Stated goal 1 —
Repeat the passage from the forum post on prefix searches from "January 9, 2012, 7:52pm" up to and including "mode for this.".

Given passage —
Hi all,
it looks like searching for a prefix that ends in a dot does not find
documents where a term matches exactly the prefix. Here's an example:
curl -XDELETE 'http://localhost:9200/test '
curl -XPUT 'http://localhost:9200/test/ '
curl -XPUT 'http://localhost:9200/test/country/1 ' -d '{"name": "US of
A"}'
curl -XPUT 'http://localhost:9200/test/country/2 ' -d '{"name": "USA"}'
curl -XPUT 'http://localhost:9200/test/country/3 ' -d '{"name": "U.S of
A"}'
curl -XPUT 'http://localhost:9200/test/country/4 ' -d '{"name": "U.S.
of A"}'
curl -XPUT 'http://localhost:9200/test/country/5 ' -d '{"name":
"U.S.A"}'
curl -XPOST 'http://localhost:9200/test/_refresh '
finds (1) and (2): ok
curl -s 'http://localhost:9200/test/country/_search?pretty=true ' -d
'{"query": {"prefix": {"name": "us"}}}'
finds (3), (4) and (5): ok
curl -s 'http://localhost:9200/test/country/_search?pretty=true ' -d
'{"query": {"prefix": {"name": "u.s"}}}'
finds (5) but not (4): not ok
curl -s 'http://localhost:9200/test/country/_search?pretty=true ' -d
'{"query": {"prefix": {"name": "u.s."}}}'
Is this expected behavior or a bug?
Thanks,
George
kimchy
(Shay Banon)
January 9, 2012, 7:52pm
2
prefix query is not analyzed and it expects to find the prefix in a single
term, use the analyze API to see how the text is broken down. You can use
the text query in prefix mode for this.
On Mon, Jan 9, 2012 at 4:20 PM, George Sakkis george.sakkis@gmail.com wrote:
Hi all,
it looks like searching for a prefix that ends in a dot does not find
documents where a term matches exactly the prefix. Here's an example:
curl -XDELETE 'http://localhost:9200/test '
curl -XPUT 'http://localhost:9200/test/ '
curl -XPUT 'http://localhost:9200/test/country/1 ' -d '{"name": "US of
A"}'
curl -XPUT 'http://localhost:9200/test/country/2 ' -d '{"name": "USA"}'
curl -XPUT 'http://localhost:9200/test/country/3 ' -d '{"name": "U.S of
A"}'
curl -XPUT 'http://localhost:9200/test/country/4 ' -d '{"name": "U.S.

Stated goal 2 —
In the listing, from the line with "family: Noctuidae" up to and including the last line, change "common name" to "vernacular name" and return only those lines, otherwise unchanged.

(Records in a dataset)

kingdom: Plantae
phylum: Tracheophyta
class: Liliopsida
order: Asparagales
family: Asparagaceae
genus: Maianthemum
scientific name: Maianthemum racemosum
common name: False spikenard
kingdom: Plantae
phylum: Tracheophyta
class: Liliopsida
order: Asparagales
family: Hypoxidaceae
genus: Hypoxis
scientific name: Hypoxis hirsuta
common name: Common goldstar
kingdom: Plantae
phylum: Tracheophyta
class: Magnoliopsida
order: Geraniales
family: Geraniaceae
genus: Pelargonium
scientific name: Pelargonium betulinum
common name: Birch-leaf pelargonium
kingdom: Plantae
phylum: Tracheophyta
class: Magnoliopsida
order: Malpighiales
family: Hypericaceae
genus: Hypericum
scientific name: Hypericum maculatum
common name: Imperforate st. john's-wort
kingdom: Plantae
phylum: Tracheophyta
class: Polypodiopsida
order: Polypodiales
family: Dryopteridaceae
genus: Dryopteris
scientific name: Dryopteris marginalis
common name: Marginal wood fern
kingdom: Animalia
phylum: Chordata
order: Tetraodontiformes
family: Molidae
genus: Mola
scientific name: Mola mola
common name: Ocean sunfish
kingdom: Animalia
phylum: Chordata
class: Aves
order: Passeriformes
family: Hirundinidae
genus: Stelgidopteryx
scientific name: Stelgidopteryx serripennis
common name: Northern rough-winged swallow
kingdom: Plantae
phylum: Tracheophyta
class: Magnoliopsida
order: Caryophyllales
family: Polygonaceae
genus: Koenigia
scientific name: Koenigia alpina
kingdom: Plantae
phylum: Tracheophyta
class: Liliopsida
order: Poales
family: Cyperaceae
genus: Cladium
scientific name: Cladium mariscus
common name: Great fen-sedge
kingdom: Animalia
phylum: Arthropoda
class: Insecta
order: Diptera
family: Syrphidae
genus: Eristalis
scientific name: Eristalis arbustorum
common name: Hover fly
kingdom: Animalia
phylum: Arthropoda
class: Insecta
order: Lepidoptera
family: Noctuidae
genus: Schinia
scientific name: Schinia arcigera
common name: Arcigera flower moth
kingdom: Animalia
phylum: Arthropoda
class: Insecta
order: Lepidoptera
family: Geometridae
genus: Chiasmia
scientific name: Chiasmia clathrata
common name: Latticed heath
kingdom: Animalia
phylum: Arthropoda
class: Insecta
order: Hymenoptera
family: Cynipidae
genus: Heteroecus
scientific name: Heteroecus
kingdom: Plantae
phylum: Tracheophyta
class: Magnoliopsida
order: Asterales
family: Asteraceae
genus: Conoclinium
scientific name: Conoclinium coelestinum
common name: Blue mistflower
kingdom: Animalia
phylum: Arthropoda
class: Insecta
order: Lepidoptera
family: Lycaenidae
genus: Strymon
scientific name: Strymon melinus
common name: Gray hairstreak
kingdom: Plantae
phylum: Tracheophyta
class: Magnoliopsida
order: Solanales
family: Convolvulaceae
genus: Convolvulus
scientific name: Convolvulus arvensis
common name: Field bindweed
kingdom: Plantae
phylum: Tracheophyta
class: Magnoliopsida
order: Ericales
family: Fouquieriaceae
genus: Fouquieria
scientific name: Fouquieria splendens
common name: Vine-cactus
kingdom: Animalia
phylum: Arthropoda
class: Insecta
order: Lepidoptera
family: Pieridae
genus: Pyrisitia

Task result 1 —
January 9, 2012, 7:52pm
2
prefix query is not analyzed and it expects to find the prefix in a single
term, use the analyze API to see how the text is broken down. You can use
the text query in prefix mode for this.

Task result 2 —
family: Noctuidae
genus: Schinia
scientific name: Schinia arcigera
vernacular name: Arcigera flower moth
kingdom: Animalia
phylum: Arthropoda
class: Insecta
order: Lepidoptera
family: Geometridae
genus: Chiasmia
scientific name: Chiasmia clathrata
vernacular name: Latticed heath
kingdom: Animalia
phylum: Arthropoda
class: Insecta
order: Hymenoptera
family: Cynipidae
genus: Heteroecus
scientific name: Heteroecus
kingdom: Plantae
phylum: Tracheophyta
class: Magnoliopsida
order: Asterales
family: Asteraceae
genus: Conoclinium
scientific name: Conoclinium coelestinum
vernacular name: Blue mistflower
kingdom: Animalia
phylum: Arthropoda
class: Insecta
order: Lepidoptera
family: Lycaenidae
genus: Strymon
scientific name: Strymon melinus
vernacular name: Gray hairstreak
kingdom: Plantae
phylum: Tracheophyta
class: Magnoliopsida
order: Solanales
family: Convolvulaceae
genus: Convolvulus
scientific name: Convolvulus arvensis
vernacular name: Field bindweed
kingdom: Plantae
phylum: Tracheophyta
class: Magnoliopsida
order: Ericales
family: Fouquieriaceae
genus: Fouquieria
scientific name: Fouquieria splendens
vernacular name: Vine-cactus
kingdom: Animalia
phylum: Arthropoda
class: Insecta
order: Lepidoptera
family: Pieridae
genus: Pyrisitia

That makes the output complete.